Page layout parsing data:
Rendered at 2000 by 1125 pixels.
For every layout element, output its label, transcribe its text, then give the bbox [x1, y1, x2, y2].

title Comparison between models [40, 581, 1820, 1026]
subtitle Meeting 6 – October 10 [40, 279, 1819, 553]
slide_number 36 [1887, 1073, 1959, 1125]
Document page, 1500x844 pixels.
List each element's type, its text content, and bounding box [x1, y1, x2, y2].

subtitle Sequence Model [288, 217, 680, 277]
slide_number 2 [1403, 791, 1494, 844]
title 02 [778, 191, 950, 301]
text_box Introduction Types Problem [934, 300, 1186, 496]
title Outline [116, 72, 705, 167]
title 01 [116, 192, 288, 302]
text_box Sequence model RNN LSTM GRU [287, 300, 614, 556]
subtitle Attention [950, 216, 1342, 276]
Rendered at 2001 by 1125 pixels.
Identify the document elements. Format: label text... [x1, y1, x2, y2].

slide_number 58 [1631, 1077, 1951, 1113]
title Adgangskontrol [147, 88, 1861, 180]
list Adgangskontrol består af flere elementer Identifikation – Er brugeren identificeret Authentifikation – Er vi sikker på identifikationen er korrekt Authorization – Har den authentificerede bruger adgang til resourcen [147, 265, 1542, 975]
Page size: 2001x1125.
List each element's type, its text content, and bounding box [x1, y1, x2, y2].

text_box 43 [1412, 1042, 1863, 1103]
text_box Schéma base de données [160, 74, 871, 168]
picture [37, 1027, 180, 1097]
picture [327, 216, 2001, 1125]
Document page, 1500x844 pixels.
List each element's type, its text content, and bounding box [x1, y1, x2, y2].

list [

*WORK TASK*.
All of the entries above must be transcribed exactly.

*SOLUTION BELOW*.
Rendered at 2000 by 1125 pixels.
For every layout element, output its label, transcribe its text, then give the bbox [x1, y1, x2, y2].

title Comparison between models [40, 581, 1820, 1026]
subtitle Meeting 6 – October 10 [40, 279, 1819, 553]
slide_number 36 [1887, 1073, 1959, 1125]
Document page, 1500x844 pixels.
List each element's type, its text content, and bounding box [x1, y1, x2, y2].

subtitle Sequence Model [288, 217, 680, 277]
slide_number 2 [1403, 791, 1494, 844]
title 02 [778, 191, 950, 301]
text_box Introduction Types Problem [934, 300, 1186, 496]
title Outline [116, 72, 705, 167]
title 01 [116, 192, 288, 302]
text_box Sequence model RNN LSTM GRU [287, 300, 614, 556]
subtitle Attention [950, 216, 1342, 276]
Rendered at 2001 by 1125 pixels.
Identify the document elements. Format: label text... [x1, y1, x2, y2].

slide_number 58 [1631, 1077, 1951, 1113]
title Adgangskontrol [147, 88, 1861, 180]
list Adgangskontrol består af flere elementer Identifikation – Er brugeren identificeret Authentifikation – Er vi sikker på identifikationen er korrekt Authorization – Har den authentificerede bruger adgang til resourcen [147, 265, 1542, 975]
Page size: 2001x1125.
List each element's type, its text content, and bounding box [x1, y1, x2, y2].

text_box 43 [1412, 1042, 1863, 1103]
text_box Schéma base de données [160, 74, 871, 168]
picture [37, 1027, 180, 1097]
picture [327, 216, 2001, 1125]
Document page, 1500x844 pixels.
List each element's type, its text content, and bounding box [x1, y1, x2, y2].

list [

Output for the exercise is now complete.